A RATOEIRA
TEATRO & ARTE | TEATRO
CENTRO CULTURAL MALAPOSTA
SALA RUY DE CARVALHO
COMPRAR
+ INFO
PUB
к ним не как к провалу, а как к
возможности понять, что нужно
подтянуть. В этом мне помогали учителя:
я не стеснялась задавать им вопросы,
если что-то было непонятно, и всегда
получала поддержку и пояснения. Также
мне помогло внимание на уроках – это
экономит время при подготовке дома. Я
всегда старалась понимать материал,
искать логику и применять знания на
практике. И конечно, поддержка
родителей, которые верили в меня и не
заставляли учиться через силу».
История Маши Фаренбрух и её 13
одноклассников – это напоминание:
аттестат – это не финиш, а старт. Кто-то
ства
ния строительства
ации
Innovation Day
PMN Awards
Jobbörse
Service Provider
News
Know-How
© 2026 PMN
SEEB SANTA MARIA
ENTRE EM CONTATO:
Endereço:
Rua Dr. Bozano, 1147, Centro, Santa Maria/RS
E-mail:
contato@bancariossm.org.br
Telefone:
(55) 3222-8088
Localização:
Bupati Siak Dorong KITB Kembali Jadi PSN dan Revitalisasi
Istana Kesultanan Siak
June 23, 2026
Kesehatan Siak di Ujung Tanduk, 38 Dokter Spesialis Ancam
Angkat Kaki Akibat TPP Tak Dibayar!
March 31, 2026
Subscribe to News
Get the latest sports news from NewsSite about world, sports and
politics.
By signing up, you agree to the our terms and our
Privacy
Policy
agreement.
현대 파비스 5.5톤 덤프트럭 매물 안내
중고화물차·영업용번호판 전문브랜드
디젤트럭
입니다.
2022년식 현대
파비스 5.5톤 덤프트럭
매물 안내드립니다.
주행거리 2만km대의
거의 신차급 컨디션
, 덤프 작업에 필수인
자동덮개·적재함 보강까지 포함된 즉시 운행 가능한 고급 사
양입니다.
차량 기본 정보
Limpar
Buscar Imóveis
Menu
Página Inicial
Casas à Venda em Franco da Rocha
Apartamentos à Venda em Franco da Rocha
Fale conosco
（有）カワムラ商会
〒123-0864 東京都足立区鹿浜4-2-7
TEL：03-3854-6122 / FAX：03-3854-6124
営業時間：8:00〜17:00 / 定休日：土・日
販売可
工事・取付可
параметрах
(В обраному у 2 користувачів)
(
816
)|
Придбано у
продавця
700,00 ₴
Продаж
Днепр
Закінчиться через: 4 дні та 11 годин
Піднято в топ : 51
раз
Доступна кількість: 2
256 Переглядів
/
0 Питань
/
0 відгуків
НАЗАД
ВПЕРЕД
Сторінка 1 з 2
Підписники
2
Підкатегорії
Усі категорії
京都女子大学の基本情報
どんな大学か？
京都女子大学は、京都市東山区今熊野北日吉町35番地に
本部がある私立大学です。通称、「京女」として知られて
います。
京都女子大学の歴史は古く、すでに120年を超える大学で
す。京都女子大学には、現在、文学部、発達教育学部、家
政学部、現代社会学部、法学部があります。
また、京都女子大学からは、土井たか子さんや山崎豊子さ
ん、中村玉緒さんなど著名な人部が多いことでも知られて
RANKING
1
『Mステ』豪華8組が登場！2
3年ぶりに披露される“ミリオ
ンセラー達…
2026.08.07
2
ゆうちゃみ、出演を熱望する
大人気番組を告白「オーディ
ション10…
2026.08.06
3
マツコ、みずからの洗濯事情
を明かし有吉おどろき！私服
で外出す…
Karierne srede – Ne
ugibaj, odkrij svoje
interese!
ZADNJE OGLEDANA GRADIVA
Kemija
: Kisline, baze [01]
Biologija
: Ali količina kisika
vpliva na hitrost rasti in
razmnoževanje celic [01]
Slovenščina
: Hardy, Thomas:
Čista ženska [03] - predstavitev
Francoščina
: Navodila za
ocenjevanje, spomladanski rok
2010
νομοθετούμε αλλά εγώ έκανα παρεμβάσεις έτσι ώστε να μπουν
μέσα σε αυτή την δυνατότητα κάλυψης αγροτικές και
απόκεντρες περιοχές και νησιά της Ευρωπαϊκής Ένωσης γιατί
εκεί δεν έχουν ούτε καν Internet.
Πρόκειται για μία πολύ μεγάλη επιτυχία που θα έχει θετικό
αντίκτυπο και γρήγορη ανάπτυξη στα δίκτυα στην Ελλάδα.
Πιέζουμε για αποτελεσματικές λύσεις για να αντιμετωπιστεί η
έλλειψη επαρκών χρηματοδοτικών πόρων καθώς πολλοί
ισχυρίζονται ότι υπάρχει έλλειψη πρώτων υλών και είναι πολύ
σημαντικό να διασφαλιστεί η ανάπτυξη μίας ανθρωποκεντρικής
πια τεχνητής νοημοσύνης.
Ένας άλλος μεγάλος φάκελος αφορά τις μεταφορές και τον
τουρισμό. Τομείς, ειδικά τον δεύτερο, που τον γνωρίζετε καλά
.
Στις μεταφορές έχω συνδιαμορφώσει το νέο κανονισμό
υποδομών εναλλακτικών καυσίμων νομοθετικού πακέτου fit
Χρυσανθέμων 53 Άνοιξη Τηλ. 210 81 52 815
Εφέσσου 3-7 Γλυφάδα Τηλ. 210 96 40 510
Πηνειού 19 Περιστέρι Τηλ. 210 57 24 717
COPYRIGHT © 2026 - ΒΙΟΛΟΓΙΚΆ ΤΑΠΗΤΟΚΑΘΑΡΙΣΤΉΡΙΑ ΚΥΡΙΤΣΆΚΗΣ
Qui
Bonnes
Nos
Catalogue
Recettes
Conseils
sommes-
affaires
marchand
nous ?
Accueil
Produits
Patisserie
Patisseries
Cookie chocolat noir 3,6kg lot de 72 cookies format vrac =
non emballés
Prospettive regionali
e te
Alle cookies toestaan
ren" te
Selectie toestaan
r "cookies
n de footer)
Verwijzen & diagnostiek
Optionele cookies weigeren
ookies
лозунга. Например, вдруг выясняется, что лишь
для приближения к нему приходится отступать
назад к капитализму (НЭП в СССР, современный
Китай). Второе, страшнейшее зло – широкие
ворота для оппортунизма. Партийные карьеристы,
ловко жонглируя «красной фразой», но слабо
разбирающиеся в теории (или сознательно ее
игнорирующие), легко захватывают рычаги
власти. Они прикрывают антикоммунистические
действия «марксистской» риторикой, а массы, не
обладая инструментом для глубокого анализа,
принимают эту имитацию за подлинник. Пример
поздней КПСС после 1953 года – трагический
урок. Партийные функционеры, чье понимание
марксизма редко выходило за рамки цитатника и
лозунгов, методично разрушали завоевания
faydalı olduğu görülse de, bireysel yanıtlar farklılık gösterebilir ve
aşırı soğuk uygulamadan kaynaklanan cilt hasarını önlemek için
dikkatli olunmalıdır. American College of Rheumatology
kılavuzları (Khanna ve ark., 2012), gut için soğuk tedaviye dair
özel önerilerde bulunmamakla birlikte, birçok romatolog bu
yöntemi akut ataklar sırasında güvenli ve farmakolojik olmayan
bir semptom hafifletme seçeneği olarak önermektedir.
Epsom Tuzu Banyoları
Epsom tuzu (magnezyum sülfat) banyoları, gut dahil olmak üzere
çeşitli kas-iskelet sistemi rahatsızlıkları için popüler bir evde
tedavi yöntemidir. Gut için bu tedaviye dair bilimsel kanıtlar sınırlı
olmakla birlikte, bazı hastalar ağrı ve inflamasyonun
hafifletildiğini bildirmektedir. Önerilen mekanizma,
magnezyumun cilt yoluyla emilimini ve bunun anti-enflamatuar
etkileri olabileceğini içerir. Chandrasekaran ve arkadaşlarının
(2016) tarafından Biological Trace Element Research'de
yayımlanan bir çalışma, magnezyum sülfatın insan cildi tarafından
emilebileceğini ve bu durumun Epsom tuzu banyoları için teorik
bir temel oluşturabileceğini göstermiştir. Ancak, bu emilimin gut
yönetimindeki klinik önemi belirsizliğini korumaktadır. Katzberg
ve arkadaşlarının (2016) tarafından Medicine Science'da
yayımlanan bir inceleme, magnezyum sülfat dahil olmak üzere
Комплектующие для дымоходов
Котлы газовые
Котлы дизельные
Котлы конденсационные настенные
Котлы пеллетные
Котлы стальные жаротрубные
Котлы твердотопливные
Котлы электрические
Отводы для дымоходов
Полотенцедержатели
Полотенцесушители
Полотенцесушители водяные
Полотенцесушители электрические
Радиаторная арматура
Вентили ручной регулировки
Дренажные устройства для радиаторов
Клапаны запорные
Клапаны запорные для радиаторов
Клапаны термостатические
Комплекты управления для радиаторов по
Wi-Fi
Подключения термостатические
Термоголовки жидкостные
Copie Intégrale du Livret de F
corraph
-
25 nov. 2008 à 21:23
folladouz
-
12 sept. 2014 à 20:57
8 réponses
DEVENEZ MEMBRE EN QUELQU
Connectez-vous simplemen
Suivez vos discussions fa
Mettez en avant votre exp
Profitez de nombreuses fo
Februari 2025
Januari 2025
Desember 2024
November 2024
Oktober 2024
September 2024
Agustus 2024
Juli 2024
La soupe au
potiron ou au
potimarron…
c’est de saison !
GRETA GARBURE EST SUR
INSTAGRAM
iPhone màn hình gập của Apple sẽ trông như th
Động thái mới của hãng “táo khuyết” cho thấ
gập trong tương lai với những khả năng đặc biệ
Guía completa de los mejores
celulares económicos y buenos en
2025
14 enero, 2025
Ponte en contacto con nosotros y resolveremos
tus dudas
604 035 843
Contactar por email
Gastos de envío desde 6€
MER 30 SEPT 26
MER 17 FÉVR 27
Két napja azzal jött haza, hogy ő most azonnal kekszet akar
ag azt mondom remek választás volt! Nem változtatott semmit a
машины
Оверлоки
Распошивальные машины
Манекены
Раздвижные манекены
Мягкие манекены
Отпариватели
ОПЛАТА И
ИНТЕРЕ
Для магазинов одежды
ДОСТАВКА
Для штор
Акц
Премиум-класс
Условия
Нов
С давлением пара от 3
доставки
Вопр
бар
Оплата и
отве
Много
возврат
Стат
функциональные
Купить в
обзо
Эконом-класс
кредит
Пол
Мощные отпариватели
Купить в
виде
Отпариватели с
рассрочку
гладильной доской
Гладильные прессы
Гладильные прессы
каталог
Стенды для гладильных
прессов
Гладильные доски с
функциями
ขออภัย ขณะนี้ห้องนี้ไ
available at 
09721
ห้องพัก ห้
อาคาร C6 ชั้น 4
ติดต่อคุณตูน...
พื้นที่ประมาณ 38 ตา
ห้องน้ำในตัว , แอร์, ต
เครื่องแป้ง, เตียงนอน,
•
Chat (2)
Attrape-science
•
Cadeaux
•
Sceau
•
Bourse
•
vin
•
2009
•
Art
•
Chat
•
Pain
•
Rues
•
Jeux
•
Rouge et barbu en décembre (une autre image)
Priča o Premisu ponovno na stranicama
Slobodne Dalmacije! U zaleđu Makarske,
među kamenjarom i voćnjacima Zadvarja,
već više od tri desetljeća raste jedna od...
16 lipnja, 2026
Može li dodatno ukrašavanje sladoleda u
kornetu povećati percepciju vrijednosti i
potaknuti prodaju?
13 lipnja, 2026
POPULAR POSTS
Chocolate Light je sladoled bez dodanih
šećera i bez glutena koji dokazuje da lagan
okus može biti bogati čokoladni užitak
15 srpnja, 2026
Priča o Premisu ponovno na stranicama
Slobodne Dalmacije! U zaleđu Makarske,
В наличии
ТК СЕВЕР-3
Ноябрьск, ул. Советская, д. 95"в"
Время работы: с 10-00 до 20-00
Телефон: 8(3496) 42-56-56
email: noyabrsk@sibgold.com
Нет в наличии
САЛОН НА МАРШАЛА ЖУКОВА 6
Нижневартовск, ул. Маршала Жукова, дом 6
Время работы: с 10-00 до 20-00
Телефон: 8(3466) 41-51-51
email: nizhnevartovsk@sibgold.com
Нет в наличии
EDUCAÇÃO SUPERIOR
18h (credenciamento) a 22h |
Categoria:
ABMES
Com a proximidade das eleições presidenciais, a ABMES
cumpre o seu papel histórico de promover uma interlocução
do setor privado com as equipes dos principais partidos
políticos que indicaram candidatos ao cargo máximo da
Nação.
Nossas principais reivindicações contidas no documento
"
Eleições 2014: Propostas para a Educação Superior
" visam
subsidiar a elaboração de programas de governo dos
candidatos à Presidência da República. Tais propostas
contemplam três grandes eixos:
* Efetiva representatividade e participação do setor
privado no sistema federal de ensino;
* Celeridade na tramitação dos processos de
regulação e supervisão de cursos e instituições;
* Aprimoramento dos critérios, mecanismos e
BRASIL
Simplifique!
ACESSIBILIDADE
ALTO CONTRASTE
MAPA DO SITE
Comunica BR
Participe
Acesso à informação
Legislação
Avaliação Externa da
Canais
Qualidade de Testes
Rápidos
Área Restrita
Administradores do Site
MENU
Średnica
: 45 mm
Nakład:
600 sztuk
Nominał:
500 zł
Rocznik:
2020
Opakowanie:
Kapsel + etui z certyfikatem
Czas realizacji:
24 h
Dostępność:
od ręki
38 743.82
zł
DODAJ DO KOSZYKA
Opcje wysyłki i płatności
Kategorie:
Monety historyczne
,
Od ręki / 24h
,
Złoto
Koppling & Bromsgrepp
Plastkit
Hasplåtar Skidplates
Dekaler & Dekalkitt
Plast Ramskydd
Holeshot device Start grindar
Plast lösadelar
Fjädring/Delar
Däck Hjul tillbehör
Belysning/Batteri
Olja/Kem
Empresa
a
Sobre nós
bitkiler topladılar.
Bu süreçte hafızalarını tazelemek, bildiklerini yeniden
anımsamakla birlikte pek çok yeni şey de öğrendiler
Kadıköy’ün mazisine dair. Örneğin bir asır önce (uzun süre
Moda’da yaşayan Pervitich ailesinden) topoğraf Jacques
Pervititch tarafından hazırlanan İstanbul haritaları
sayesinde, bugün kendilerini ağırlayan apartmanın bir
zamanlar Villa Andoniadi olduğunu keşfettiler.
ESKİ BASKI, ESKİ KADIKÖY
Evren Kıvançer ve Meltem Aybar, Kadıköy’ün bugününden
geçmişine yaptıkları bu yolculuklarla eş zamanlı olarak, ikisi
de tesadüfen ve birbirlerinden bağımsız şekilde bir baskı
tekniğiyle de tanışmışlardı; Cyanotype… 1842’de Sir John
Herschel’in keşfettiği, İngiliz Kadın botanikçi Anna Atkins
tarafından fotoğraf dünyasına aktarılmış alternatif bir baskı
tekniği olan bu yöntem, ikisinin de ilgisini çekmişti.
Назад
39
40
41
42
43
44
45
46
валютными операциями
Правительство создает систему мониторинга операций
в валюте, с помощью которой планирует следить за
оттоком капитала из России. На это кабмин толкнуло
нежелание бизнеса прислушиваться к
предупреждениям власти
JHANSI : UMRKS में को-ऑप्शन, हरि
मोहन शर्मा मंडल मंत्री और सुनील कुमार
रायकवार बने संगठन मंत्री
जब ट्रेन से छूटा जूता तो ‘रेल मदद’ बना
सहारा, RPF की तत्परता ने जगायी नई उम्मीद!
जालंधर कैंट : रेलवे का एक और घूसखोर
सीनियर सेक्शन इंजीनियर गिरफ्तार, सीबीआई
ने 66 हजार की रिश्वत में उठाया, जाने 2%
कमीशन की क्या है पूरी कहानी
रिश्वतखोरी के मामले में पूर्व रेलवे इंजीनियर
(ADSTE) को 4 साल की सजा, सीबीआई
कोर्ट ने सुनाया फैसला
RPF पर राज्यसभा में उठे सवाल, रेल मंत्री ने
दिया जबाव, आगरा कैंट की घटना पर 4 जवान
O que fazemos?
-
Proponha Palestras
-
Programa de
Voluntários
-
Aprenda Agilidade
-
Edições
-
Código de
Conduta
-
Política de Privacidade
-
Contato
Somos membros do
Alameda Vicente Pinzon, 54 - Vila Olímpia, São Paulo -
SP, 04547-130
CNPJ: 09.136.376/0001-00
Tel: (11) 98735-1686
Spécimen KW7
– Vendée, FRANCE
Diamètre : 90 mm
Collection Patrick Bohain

***

> **REQUIRED ACTION**
Look above for the line with "возможности понять, что нужно" and the line with "искать логику и применять знания на". Write out those two lines and all the lines between them, exactly, and no others.

> **RESPONSE AREA**
возможности понять, что нужно
подтянуть. В этом мне помогали учителя:
я не стеснялась задавать им вопросы,
если что-то было непонятно, и всегда
получала поддержку и пояснения. Также
мне помогло внимание на уроках – это
экономит время при подготовке дома. Я
всегда старалась понимать материал,
искать логику и применять знания на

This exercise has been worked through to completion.